どうやら月には人がいるらしくて(私のメディアリテラシー②)
前編「たとえば神様みたいなAIがあったとして」はこちらです。
どうして知りたくないことも知らなくてはいけないのか。
「それは未来のためですよ」と答えてから数日、実は少しもやもやしていました。
それは未来のためなんでしょうか?
知りたくないことを知ったとき、世界の不完全さを感じたとき、確かに胸は痛みます。
この痛みは、「未来」のためのものなのでしょうか。
今ここにいる、私の「現在」にとっては苦しいだけなのでしょうか。
じゃあ、未来のために現在は我慢をしなくてはいけないのでしょうか。
そんなとき、偶然に聞いた言葉がありました。
ウラジミール・ジャンケレヴィッチという20世紀のフランスの哲学者が提唱した「死の二人称」というものです。
ジャンケレヴィッチは、「一人称(私)の死」と「三人称(他者)の死」の間に、特権的な「二人称(あなた)の死」があると言っています。
「あなた」は、私にとっての他人なのですが、それでも「あなたの死」は「他者の死」とは全く違うものです。非常に親しく感じられる「あなた」という存在の死は、まるで自分のもののように、身を切られるように辛い出来事なのです。
「あなたとは、特権的な他者である」
そう聞いた時に、なんて美しいのだろうと思いました。
決して理解しあうことはできない、なぜなら他人だから。
それでも理解したいと思う、なぜならあなたは他の人とは違う、特別だから。
そんな「届かないことが分かっていても、手を伸ばしたくなる」相手、それはまるで夜空に浮かぶ月のようです。
まるで月のような人が「あなた」であり、そんな「あなた」を見つけるために、私達は自分の殻から出て、他者と交わるのです。

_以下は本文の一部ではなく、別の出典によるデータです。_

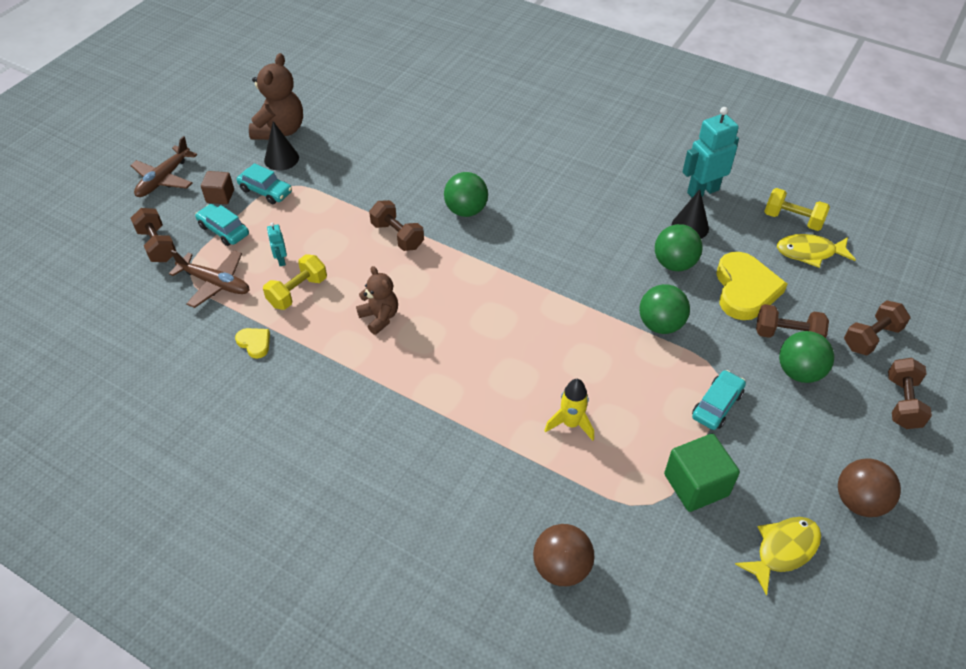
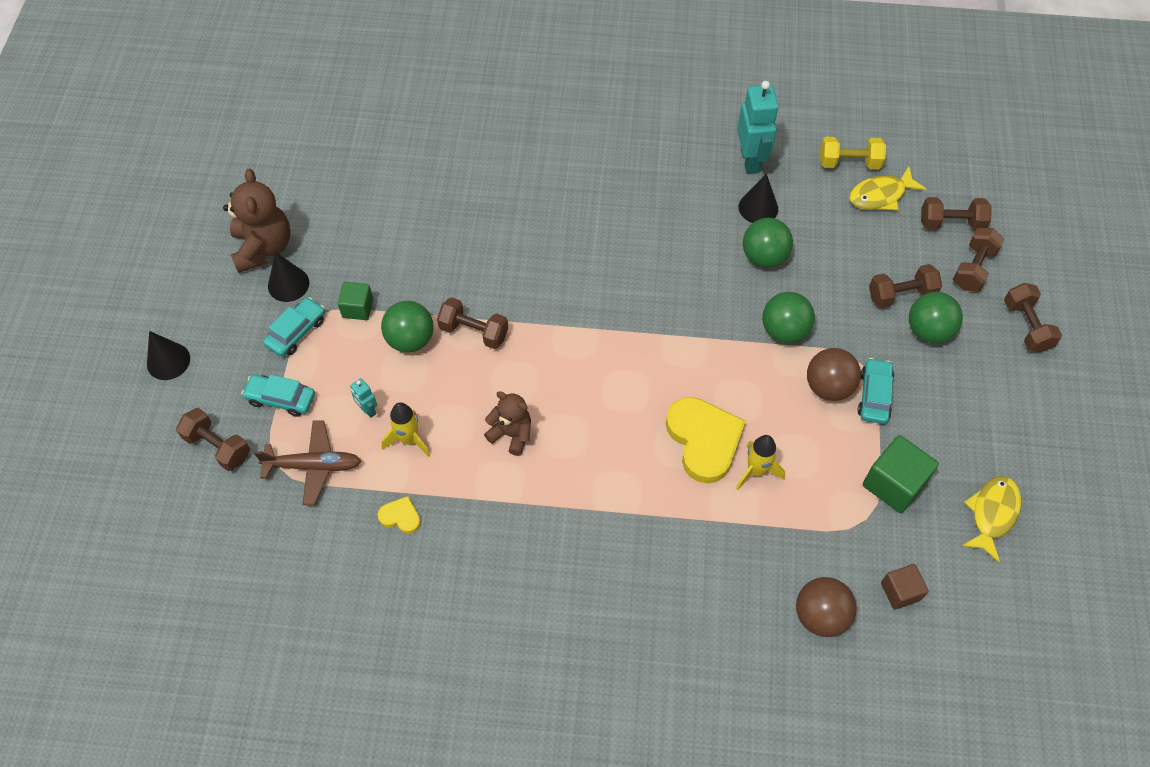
camera: 25 degrees left, 10 degrees up
(164, 179) = (168, 361): brown plane -> black cone
(220, 196) = (249, 358): brown cube -> brown cube (900, 591)
(266, 191) = (297, 332): turquoise car -> turquoise car turned 60 degrees counterclockwise
(297, 292) = (409, 440): yellow dumbbell -> yellow rocket
(320, 190) = (358, 308): none -> green cube
(466, 210) = (528, 273): green ball -> green ball (410, 339)
(702, 191) = (750, 160): turquoise robot -> turquoise robot turned 135 degrees clockwise
(745, 289) = (842, 260): yellow heart -> yellow heart (704, 440)
(859, 501) = (1032, 439): brown ball -> brown ball (828, 387)
(867, 295) = (951, 223): none -> brown dumbbell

それは、いつか訪れる未来のためではなく、今ここに生きる自分が、今どこかに存在する「あなた」を求めているからです。
「どうして知りたくないことも、知らなくちゃいけないんですか?」
ひとつは、未来のためです。
でももうひとつは、現在の自分のためでも、確かにあるのです。
たとえどんなに仲の良い家族でも、友人でも、恋人でも、完璧に分かり合うことは不可能です。
でも、それでも分かりたいと願ってしまう、そして分かってほしいと願ってしまう、そんな矛盾を孕んだ「あなた」は、快適さしかないフィルターバブルの内側にはいないのです。
だから、私達は守られたバブルの外側に出て、月に住む「あなた」を探しに行くのでしょう。
そこはきっと、今までのような快適な空間ではないはずです。
でも、私が「あなた」を欲しているなら、知りたくないことだらけの世界の中から「あなた」を見つけ出すしかないのです。
実はこれは以前、友人に対して長々と語った一連でもあります。もちろん酔っ払っています。
滔々と喋ったことに少し疲れ、私はぽつんと言いました。
「まあ、月に人がいるはずはないんですが」
ふうん、と頷いた後、少し首をかしげて友人は言いました。
「月に人はいないって、だれが決めたんですか?」
ん、と面食らった私。
「だって、月に人はいないじゃないですか」
鸚鵡返しで反論です。
「月に人がいちゃいけないんですか?」
えっ、これは、どういう意味で言っているの。
「月に人がいるのを見たことがある人がいないだけで、それは月に人がいないことにはならなくないですか」
え、あ、ハイ。
「いない証明はできなくないですか」
ええ、あれ、はい?
「大体、同じ景色を見て、この海は綺麗だねって言うのも証明できないですし」
そ、それは、Aさんが海が綺麗だねって言うシチュエーションも含めて、Bさんにとっては綺麗なんじゃないですか。
「じゃあ月も一緒」
……!!
「月に人はいます」
何ということでしょう。
どうやら、月に人はいるようなのです。
月に人はいると信じれば。
そして誰かと、そうだよね、と言い合えるなら。
それならば。
全ての矛盾を超えた「あなた」も、やはり存在するのです。
何だか今夜はおかしな夢を見てしまいそうです。
そこではジャンケレヴィッチとかぐや姫とウサギとモノリスが餅つきをしていて、(しかも結構それが美味しそうで)みんなでつきたてのお餅をもちもち食べながら地球を眺め、まだ来ないのかねえ、遅いねえなどと勝手なことを言っていたりするのです。